Computational performance

This chapter explains some of the ideas to speed up imaging. If you are looking to speed up imaging, you should first determine if your imaging is dominated by gridding or by deconvolution. WSClean outputs the speed of gridding (prediction + inversion) and deconvolution at the end of a run.

Gridder

The biggest choice to make that typically affects computational performance the most is what gridder to use. The default gridder, the w-stacking gridder, is very fast for relatively small images (up to about 5k), in particular when it can be combined with the -parallel-gridding option. When parallel gridding is not possible, or when image sizes are reasonably large (say 5k-10k), the w-gridder might be a better choice. That gridder has the additional advantage that it is (much!) more accurate compared to the default gridder, although the level of accuracy of the w-stacking gridder is good enough for most science cases to not be a concern. Finally, for big images the idg can be even faster, in particular when gpus are available.

Each gridder performs different for different imaging setups: image size, number of visibilities, size of w-terms, resolution, these all impact the performance of the various gridders in different ways. Therefore, to really know which gridder is most efficient I recommend timing each of them.

General improvements

A few generic tips to speed up processing:

  • Use parallel deconvolution.

  • If the deconvolution is a bottleneck, don’t use multi-scale if you don’t need it.

  • Use the parallel reordering option.

  • When using w-stacking, use the parallel gridding option.

  • Or even better, irregardless of the gridder, parallellize over multiple nodes using wsclean-mp.

  • When using a-terms, make sure to keep your a-term kernel as small as possible (see a-term correction).

  • Do not include baselines that provide a resolution higher than the imaging resolution. Despite that these baselines fall outside of the uv-plane, and therefore are discarded and don’t affect performance, at lower elevations these baselines might still fall inside the uv plane and might have very large w-terms. Yet they don’t contribute to imaging quality or the resolution. The best way to filter these baselines is using a -maxuvw-m limit. One use-case where this is important is when the international LOFAR baselines are present in the observation, but imaging is done at lower resolution (e.g. up to 2’’).

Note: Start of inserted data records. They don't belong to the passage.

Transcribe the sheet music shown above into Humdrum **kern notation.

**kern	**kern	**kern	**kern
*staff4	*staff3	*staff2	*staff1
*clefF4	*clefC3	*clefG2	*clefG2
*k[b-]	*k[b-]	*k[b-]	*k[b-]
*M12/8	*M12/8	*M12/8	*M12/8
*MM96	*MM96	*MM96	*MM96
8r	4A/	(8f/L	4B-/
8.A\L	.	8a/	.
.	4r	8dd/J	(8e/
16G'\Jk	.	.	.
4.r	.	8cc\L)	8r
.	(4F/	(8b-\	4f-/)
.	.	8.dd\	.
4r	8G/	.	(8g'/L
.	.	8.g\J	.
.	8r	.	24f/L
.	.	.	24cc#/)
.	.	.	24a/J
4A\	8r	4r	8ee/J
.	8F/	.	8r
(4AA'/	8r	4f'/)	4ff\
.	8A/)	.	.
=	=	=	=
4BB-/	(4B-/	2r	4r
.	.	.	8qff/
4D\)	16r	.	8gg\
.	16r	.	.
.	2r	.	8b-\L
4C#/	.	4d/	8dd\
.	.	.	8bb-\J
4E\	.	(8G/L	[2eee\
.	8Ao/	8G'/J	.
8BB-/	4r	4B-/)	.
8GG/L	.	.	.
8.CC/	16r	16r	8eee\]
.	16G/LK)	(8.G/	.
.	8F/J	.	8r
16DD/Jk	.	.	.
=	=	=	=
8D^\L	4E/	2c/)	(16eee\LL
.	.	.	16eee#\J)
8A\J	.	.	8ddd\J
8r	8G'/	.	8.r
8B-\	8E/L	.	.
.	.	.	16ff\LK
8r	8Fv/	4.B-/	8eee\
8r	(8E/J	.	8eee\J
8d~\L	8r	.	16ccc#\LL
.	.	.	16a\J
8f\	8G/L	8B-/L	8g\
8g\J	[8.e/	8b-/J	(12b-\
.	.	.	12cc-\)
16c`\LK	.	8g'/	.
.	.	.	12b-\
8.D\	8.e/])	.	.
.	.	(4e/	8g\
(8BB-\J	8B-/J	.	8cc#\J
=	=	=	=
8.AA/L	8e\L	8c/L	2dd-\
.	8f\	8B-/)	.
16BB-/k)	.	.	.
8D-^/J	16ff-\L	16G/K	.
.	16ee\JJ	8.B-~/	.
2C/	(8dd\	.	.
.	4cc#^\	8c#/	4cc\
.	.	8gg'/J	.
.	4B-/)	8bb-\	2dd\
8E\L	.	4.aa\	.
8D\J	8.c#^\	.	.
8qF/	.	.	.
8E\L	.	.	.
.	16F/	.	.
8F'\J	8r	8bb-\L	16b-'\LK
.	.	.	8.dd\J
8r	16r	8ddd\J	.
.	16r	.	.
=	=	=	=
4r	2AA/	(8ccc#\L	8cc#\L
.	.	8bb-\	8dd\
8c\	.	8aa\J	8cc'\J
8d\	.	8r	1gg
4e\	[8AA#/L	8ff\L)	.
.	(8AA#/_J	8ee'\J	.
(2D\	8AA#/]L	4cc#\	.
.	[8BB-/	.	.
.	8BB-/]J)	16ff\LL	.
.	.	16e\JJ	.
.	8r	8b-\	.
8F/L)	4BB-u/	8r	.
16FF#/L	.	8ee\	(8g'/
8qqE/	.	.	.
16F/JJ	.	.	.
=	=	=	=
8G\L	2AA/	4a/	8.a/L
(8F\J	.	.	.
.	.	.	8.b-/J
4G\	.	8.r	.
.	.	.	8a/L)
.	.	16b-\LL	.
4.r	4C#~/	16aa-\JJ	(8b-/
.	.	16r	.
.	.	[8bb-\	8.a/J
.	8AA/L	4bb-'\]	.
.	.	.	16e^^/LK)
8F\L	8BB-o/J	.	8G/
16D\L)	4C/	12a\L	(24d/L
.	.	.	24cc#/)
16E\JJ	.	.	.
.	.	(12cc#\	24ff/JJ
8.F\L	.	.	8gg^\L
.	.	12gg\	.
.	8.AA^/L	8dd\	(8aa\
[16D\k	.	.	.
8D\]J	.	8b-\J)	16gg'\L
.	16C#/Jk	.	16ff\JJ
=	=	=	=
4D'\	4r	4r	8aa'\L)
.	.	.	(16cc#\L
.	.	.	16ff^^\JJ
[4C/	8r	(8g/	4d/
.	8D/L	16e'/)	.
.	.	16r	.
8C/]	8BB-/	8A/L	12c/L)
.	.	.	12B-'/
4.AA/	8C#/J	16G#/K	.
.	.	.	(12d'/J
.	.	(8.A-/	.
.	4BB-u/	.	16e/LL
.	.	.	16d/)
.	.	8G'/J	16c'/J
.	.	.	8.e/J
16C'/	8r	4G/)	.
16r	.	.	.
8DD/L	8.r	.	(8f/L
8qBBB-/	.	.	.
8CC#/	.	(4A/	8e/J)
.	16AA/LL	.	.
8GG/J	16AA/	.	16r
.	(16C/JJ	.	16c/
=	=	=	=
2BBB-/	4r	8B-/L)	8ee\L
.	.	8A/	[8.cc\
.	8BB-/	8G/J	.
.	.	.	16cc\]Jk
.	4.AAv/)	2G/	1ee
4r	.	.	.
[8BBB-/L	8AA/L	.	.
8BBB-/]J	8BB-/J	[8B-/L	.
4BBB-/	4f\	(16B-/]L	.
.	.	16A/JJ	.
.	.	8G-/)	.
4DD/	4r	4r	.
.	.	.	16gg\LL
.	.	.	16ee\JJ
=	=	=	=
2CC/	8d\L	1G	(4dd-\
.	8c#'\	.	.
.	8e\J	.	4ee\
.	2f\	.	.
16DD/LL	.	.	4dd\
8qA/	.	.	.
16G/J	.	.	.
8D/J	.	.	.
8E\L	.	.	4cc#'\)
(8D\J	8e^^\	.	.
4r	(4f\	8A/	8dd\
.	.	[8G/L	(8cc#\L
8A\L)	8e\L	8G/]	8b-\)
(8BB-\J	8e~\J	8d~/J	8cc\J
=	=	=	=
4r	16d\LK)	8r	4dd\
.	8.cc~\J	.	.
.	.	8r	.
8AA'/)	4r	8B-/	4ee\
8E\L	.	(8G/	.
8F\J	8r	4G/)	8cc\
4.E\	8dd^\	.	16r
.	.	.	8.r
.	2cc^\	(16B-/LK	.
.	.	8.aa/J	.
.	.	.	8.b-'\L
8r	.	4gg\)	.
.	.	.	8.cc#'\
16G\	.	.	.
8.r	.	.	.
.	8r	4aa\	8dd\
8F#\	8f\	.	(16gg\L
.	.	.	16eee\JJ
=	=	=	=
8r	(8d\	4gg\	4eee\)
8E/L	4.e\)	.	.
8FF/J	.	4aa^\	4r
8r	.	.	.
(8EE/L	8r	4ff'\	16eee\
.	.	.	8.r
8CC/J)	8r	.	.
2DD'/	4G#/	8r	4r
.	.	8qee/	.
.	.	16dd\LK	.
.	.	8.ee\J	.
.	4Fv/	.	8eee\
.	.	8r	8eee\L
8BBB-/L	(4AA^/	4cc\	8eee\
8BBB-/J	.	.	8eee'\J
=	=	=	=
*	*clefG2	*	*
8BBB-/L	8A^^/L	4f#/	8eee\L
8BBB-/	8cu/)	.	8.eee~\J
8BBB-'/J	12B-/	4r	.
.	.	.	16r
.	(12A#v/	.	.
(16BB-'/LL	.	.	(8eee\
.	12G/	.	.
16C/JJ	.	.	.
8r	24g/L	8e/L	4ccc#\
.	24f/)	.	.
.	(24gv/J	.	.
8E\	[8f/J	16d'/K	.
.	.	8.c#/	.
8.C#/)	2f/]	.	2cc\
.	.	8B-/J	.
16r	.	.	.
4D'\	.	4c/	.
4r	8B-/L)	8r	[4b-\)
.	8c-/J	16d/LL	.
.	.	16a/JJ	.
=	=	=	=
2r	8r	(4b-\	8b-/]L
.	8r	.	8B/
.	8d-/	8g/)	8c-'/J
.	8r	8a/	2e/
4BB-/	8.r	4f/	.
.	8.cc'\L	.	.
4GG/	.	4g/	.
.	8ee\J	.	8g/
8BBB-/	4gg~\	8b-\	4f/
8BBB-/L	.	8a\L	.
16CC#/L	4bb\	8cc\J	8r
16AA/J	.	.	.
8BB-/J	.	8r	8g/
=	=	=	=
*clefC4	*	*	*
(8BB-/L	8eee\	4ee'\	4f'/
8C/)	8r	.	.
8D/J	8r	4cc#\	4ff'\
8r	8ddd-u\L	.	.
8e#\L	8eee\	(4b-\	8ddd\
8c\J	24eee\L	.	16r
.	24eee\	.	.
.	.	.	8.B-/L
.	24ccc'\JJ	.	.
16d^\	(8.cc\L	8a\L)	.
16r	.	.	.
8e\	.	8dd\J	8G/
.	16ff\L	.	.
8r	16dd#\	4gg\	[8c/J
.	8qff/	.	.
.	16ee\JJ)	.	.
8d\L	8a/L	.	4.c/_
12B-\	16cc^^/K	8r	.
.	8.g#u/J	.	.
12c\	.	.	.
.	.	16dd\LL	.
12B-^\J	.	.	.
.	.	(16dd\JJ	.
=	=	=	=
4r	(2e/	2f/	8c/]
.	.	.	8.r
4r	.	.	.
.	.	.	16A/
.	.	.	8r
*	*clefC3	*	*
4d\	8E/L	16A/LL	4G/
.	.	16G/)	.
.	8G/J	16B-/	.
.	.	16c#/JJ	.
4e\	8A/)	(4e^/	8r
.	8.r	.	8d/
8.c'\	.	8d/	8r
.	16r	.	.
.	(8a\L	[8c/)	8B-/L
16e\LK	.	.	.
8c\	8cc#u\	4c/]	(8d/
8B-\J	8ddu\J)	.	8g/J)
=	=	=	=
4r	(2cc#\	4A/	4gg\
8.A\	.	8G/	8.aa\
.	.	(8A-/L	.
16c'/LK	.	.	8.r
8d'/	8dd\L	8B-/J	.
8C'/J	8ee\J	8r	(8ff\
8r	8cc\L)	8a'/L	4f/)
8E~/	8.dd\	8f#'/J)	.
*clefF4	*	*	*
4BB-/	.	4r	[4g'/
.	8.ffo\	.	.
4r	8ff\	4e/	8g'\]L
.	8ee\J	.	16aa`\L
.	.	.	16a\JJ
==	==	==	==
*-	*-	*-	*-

  • Don’t split your data in too many measurement sets. For example, keeping each LOFAR subband in a separate measurement set and imaging the full bandwidth is not efficient. Better is to use DP3 to concatenate the frequencies into only a few measurement sets and image those.

w-stacking

The w-stacking gridder of WSClean has very different performance characteristics to for example the w-projection algorithm. When wsclean is executed on a machine that does not have enough memory to store all w-layers at once in memory, the program will make several passes over your measurement set; in the first pass it will grid and FFT only the layers with lowest w terms, in the second pass it will process the data with second-lowest w-terms, etc. A few passes typically do not slow down the imaging much, but if on the order of ten or more passes are executed, the performance might no longer be acceptable. In that case you can:

  • Decrease the number of w-layers (possibly by change the phase centre to zenith); or

  • Decrease the size of your image; or

  • Use a machine with more memory.

WSClean makes by default use of the small inversion optimalization <small_inversion>.

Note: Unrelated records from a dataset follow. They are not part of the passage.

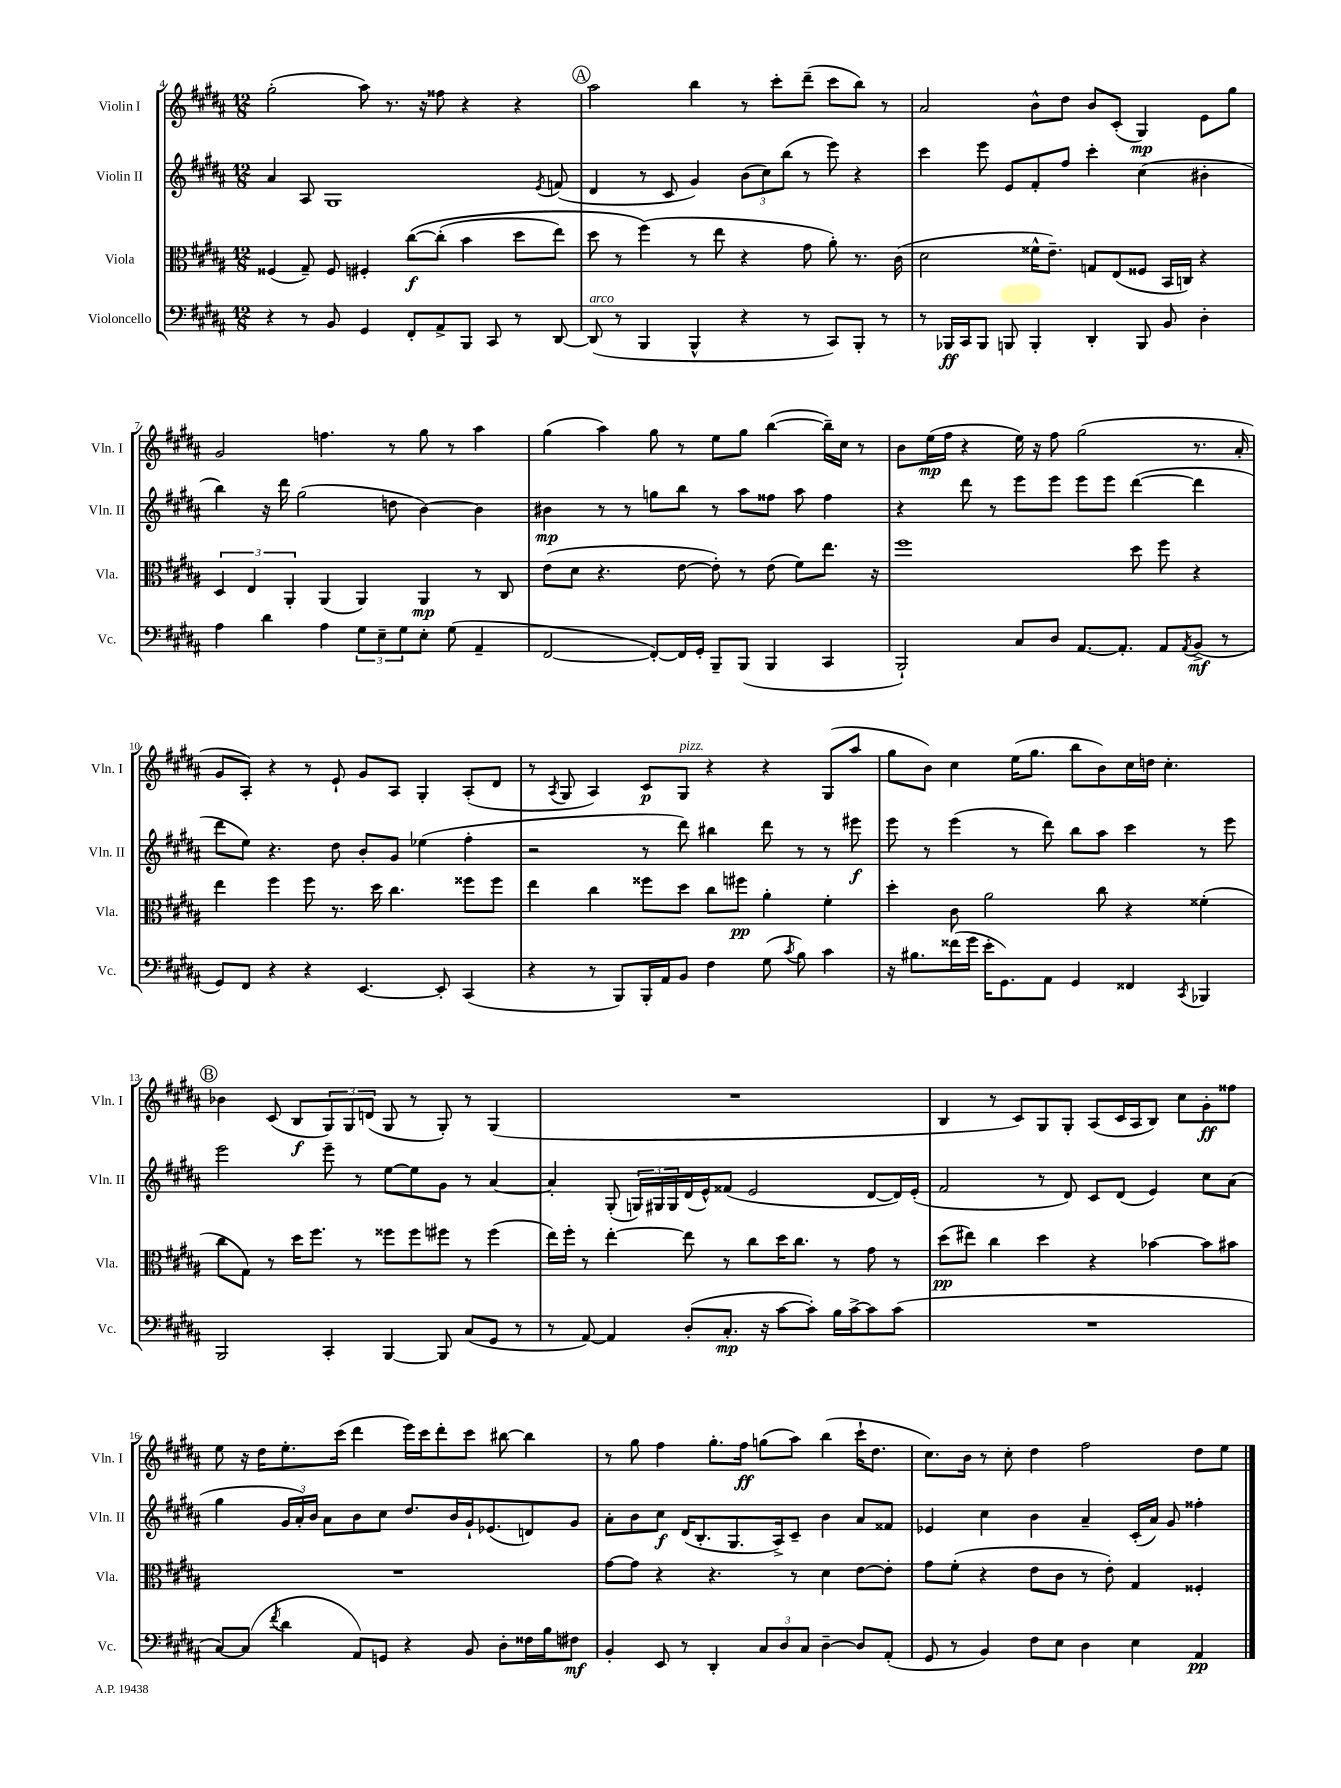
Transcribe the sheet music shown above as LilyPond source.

<<
\new StaffGroup <<
\new Staff = "s0" \with { instrumentName = "Violin I" shortInstrumentName = "Vln. I" } {
    \clef treble \key b \major \numericTimeSignature \time 12/8
    gis''2-.( ais''8) r8. r16 fisis''8 r4 r4 |
    \mark \markup { \circle "A" } ais''2 b''4 r8 cis'''8-. dis'''8--( cis'''8 b''8) r8 |
    ais'2 b'8-^ dis''8 b'8 cis'8-.( gis4\mp) e'8 gis''8 |
    gis'2 f''4. r8 gis''8 r8 ais''4 |
    gis''4( ais''4) gis''8 r8 e''8 gis''8 b''4~( b''16--) cis''16 r8 |
    b'8 e''16\mp( fis''16 r4 e''16) r16 fis''8 gis''2( r8. ais'16-. |
    gis'8 ais8-.) r4 r8 e'8-! gis'8 ais8 gis4-. ais8-.( dis'8 |
    r8 \acciaccatura { ais8 } gis8 ais4) cis'8\p gis8^\markup { \italic "pizz." } r4 r4 gis8( ais''8 |
    gis''8 b'8) cis''4 e''16( gis''8. b''8 b'8) cis''16 d''16 cis''4.-. |
    \mark \markup { \circle "B" } bes'4 cis'8( b8\f \tuplet 3/2 { gis8) gis8 d'8( } gis8 r8 gis8-.) r8 gis4( |
    R1. |
    b4 r8 cis'8) gis8 gis8-. ais8( cis'16 ais16 b8) cis''8 gis'8-.\ff fisis''8 |
    e''8 r16 dis''16 e''8.-. cis'''16( dis'''4 e'''16) cis'''16 dis'''8-. cis'''8 bis''8~ bis''4 |
    r8 gis''8 fis''4 gis''8.-. fis''16\ff g''8( ais''8) b''4( cis'''16-! dis''8. |
    cis''8.) b'16 r8 cis''8-. dis''4 fis''2 dis''8 e''8 \bar "|." |
}
\new Staff = "s1" \with { instrumentName = "Violin II" shortInstrumentName = "Vln. II" } {
    \clef treble \key b \major \numericTimeSignature \time 12/8
    ais'4 ais8 gis1 \acciaccatura { e'8 } f'8( |
    \mark \markup { \circle "A" } dis'4 r8 cis'8 gis'4) \tuplet 3/2 { b'8( cis''8) b''8( } r8 e'''8) r4 |
    cis'''4 e'''8 e'8 fis'8-. fis''8 cis'''4-. cis''4( bis'4-. |
    b''4) r16 dis'''16 gis''2( d''8 b'4~) b'4 |
    bis'4\mp r8 r8 g''8 b''8 r8 ais''8 fisis''8 ais''8 fisis''4 |
    r4 dis'''8 r8 e'''8 e'''8 e'''8 e'''8 dis'''4~( dis'''4 |
    dis'''8 e''8) r4. dis''8 b'8-. gis'8 ees''4( fis''4-. |
    r2 r8 dis'''8) bis''4 dis'''8 r8 r8 eis'''8\f |
    e'''8 r8 e'''4( r8 dis'''8) b''8 ais''8 cis'''4 r8 e'''8 |
    \mark \markup { \circle "B" } e'''2 e'''8-- r8 e''8~ e''8 gis'8 r8 ais'4~ |
    ais'4-. gis8-.( \tuplet 3/2 { g16) gis16 gis16 } dis'16( e'16-^) fisis'8( e'2 dis'8~ dis'16) e'16-.( |
    fis'2 r8 dis'8) cis'8 dis'8( e'4) cis''8 ais'8( |
    gis''4 \tuplet 3/2 { gis'16 ais'16-.) b'16 } ais'8 b'8 cis''8 dis''8. b'16 gis'16-! ees'8.( d'8) gis'8 |
    ais'8-. b'8 cis''8\f dis'16( b8.-. gis8. ais16->) cis'8-- b'4 ais'8 fisis'8 |
    ees'4 cis''4 b'4 ais'4-- cis'16-.( ais'16) gis'8 fisis''4-. \bar "|." |
}
\new Staff = "s2" \with { instrumentName = "Viola" shortInstrumentName = "Vla." } {
    \clef alto \key b \major \numericTimeSignature \time 12/8
    fisis4( gis8--) fisis8 fis4-. cis''8~\f\( cis''8-.( b'4 dis''8 e''8) |
    \mark \markup { \circle "A" } dis''8 r8 fis''4(\) r8 e''8 r4 gis'8 ais'8-.) r8. cis'16( |
    dis'2 fisis'16-^ e'8.--) g8 e8( fisis8 b,16 c16) r4 |
    \tuplet 3/2 { dis4 e4 ais,4-. } ais,4( ais,4) ais,4\mp r8 cis8 |
    e'8( dis'8 r4. e'8~ e'8-.) r8 e'8( fis'8) e''8. r16 |
    fis''1 dis''8 fis''8 r4 |
    e''4 fis''4 fis''8 r8. dis''16 cis''4. fisis''8 fisis''8 |
    e''4 cis''4 fisis''8 dis''8 cis''8 fis''8\pp ais'4-. fis'4-. |
    dis''4-. cis'8 ais'2 cis''8 r4 fisis'4-.( |
    \mark \markup { \circle "B" } cis''8 gis8) r8 dis''16 fis''8. r8 fisis''8 fisis''8 fis''8 r8 fis''4( |
    e''16) fis''16-. r8 e''4~-. e''8 r8 cis''8 dis''16 cis''8. r8 gis'8 r8 |
    dis''8\pp( eis''8) cis''4 dis''4 r4 bes'4~ bes'8 bis'8 |
    R1. |
    gis'8~ gis'8 r4 r4. r8 dis'4 e'8~ e'8-. |
    gis'8 fis'8-.( r4 e'8 cis'8 r8 e'8-.) gis4 fisis4-. \bar "|." |
}
\new Staff = "s3" \with { instrumentName = "Violoncello" shortInstrumentName = "Vc." } {
    \clef bass \key b \major \numericTimeSignature \time 12/8
    r4 r8 b,8 gis,4 fis,8-. ais,8-> b,,8 cis,8 r8 dis,8~ |
    \mark \markup { \circle "A" } dis,8^\markup { \italic "arco" }( r8 b,,4 b,,4-^ r4 r8 cis,8) b,,8-. r8 |
    r8 bes,,16\ff cis,16 bes,,8 b,,8 b,,4-. dis,4-. b,,8 b,8 dis4-. |
    ais4 dis'4 ais4 \tuplet 3/2 { gis8 e8-- gis8 } e8-. gis8( ais,4-- |
    fis,2~ fis,8~-.) fis,16 gis,16-. b,,8-- b,,8( b,,4 cis,4 |
    b,,2-!) cis8 dis8 ais,8.~ ais,8.-. ais,8 \acciaccatura { ais,8 } b,8->\mf( r8 |
    gis,8) fis,8 r4 r4 e,4.~ e,8-. cis,4( |
    r4 r8 b,,8) b,,16-. ais,16 b,8 fis4 gis8( \acciaccatura { cis'8 } b8) cis'4 |
    r16 bis8. fisis'16( gis'16 e'16-. gis,8.) ais,8 gis,4 fisis,4 \acciaccatura { cis,8 } bes,,4 |
    \mark \markup { \circle "B" } b,,2 cis,4-. b,,4~ b,,8 cis8( gis,8 r8 |
    r8 ais,8~) ais,4 dis8-.( cis8.-.\mp r16 cis'8~ cis'8-.) b16 cis'16~-> cis'8 cis'8( |
    R1. |
    cis8~) cis8( \acciaccatura { fis'8 } dis'4 ais,8) g,8 r4 b,8 dis8-. fisis16 b16 fis8\mf |
    b,4-. e,8 r8 dis,4-. \tuplet 3/2 { cis8 dis8 cis8 } dis4~-- dis8 ais,8-.( |
    gis,8 r8 b,4) fis8 e8 dis4 e4 ais,4\pp \bar "|." |
}
>>
>>
\layout { \context { \Score currentBarNumber = #4 } }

In the w-projection algorithm, the number of w-layers hardly affects the speed of the algorithm. However, in w-stacking it is almost linear in the number of w-layers. Hence, you should not make this number larger than necessary. If the observation has large w-values, because it is far off-zenith, a large number of w-layers might be required. Note that the w-projection algorithm will in such a case have a very large w-kernel as well, and becomes also extremely slow. In such cases it might be better to change the phase centre before imaging: see the chgcentre documentation.